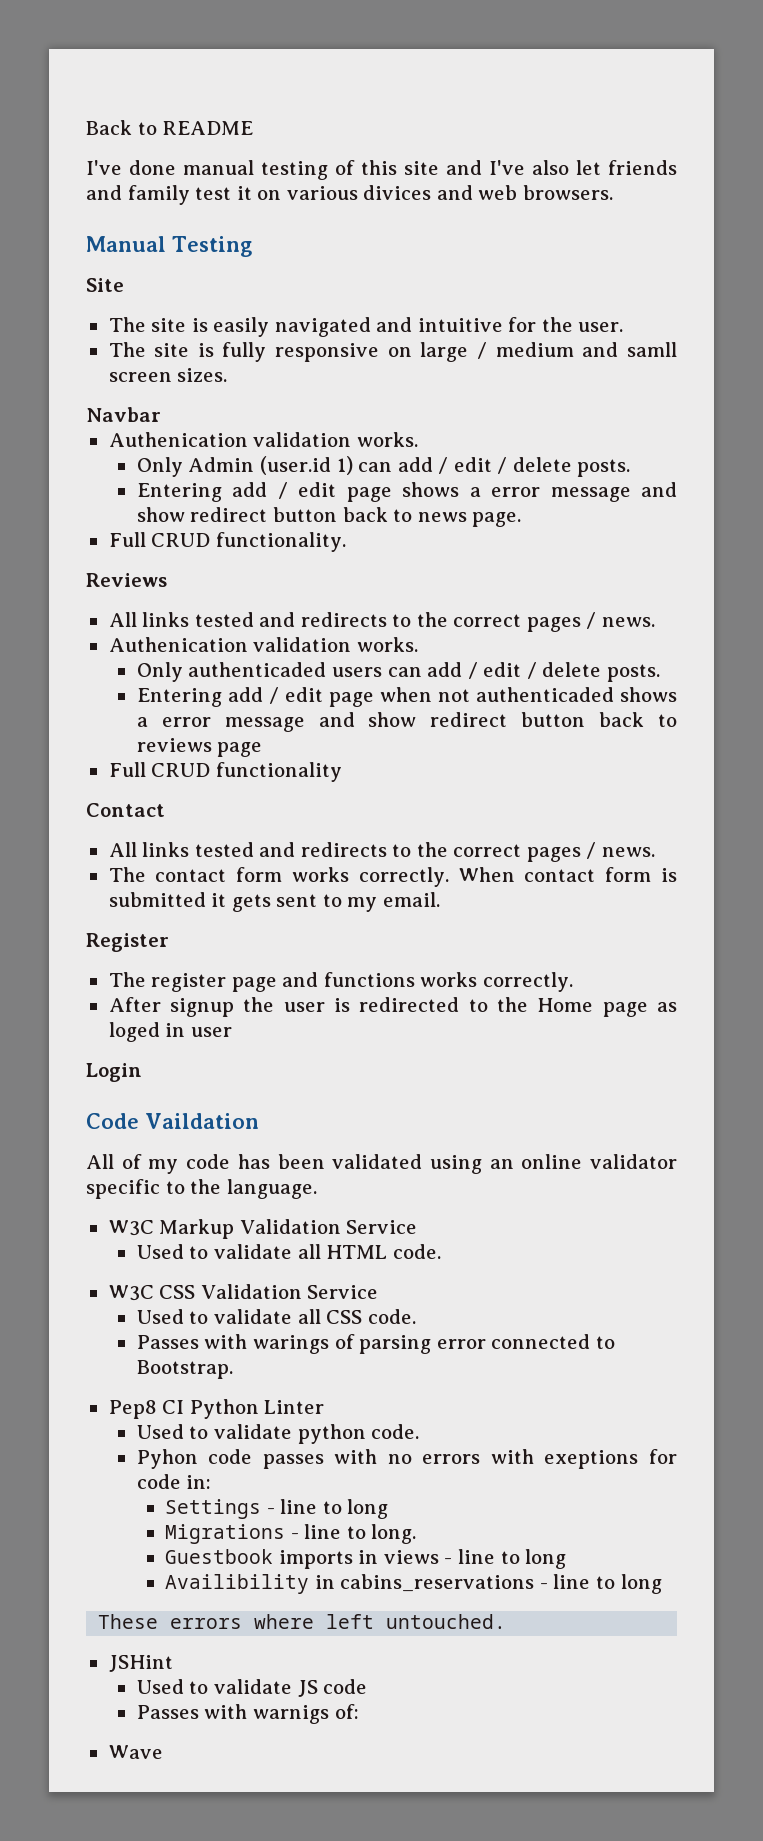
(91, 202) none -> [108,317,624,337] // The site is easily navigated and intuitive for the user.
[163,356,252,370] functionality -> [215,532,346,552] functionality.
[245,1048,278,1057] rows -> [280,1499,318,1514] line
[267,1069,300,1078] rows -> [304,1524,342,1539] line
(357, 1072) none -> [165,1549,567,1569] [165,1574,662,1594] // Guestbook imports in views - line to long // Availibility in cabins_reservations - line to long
...
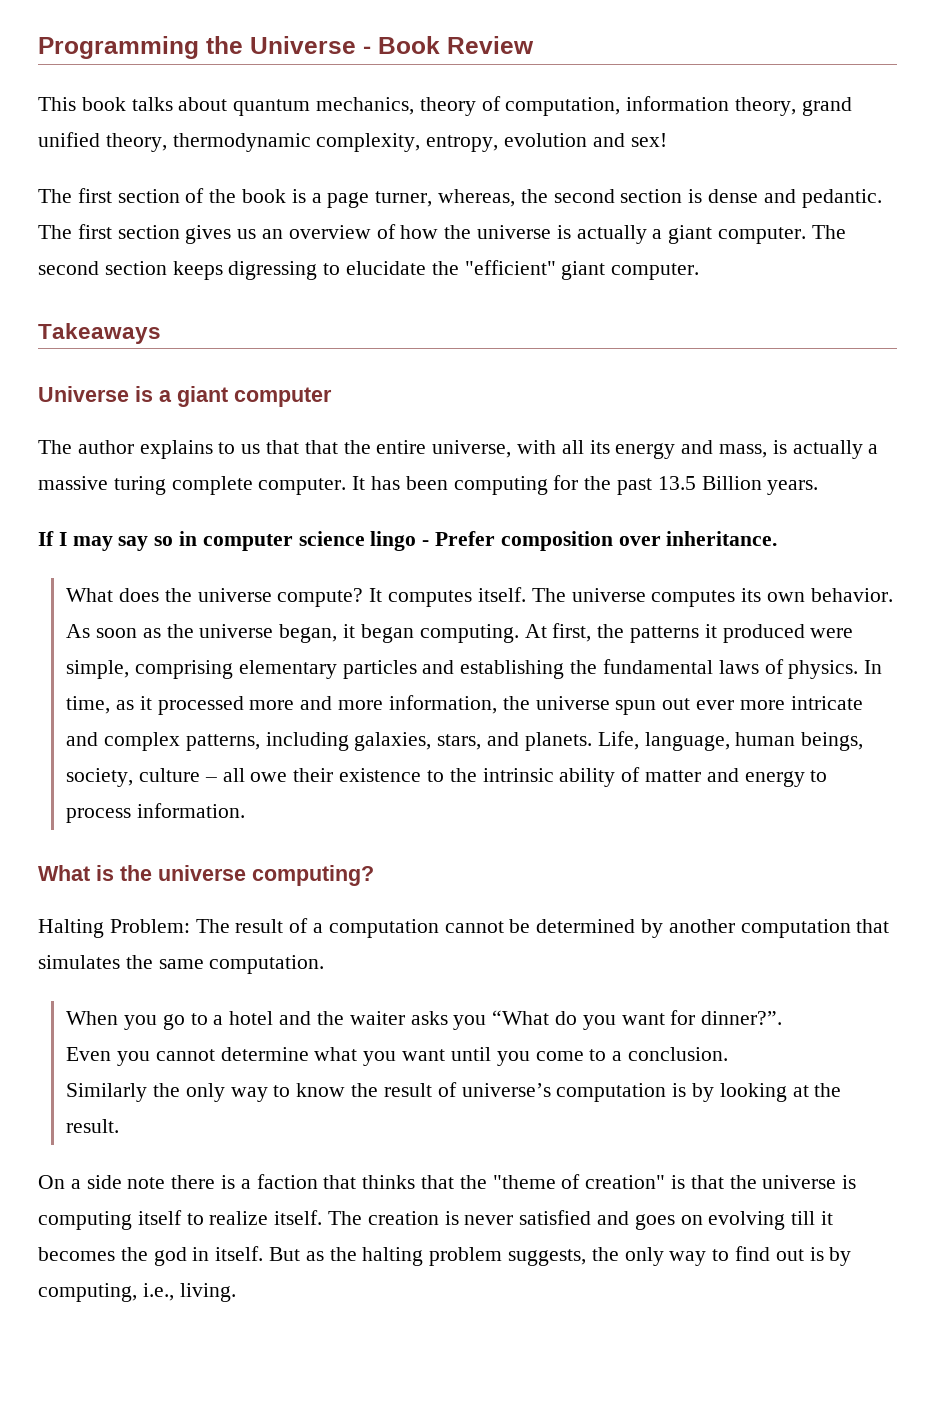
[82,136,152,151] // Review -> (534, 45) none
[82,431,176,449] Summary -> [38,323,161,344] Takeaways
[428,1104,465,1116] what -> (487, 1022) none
* * *
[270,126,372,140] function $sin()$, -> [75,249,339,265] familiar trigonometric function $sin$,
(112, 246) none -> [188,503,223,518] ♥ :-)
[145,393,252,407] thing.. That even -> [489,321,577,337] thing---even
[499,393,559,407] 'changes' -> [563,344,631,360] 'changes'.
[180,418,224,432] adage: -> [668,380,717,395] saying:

## Request
Restate word for word the entries above from the line with "[82,431,176,449] Summary ->" through the line with "[428,1104,465,1116] what -> (487, 1022) none", inclusive, leaving out everything else.

## Answer section
[82,431,176,449] Summary -> [38,323,161,344] Takeaways
[428,1104,465,1116] what -> (487, 1022) none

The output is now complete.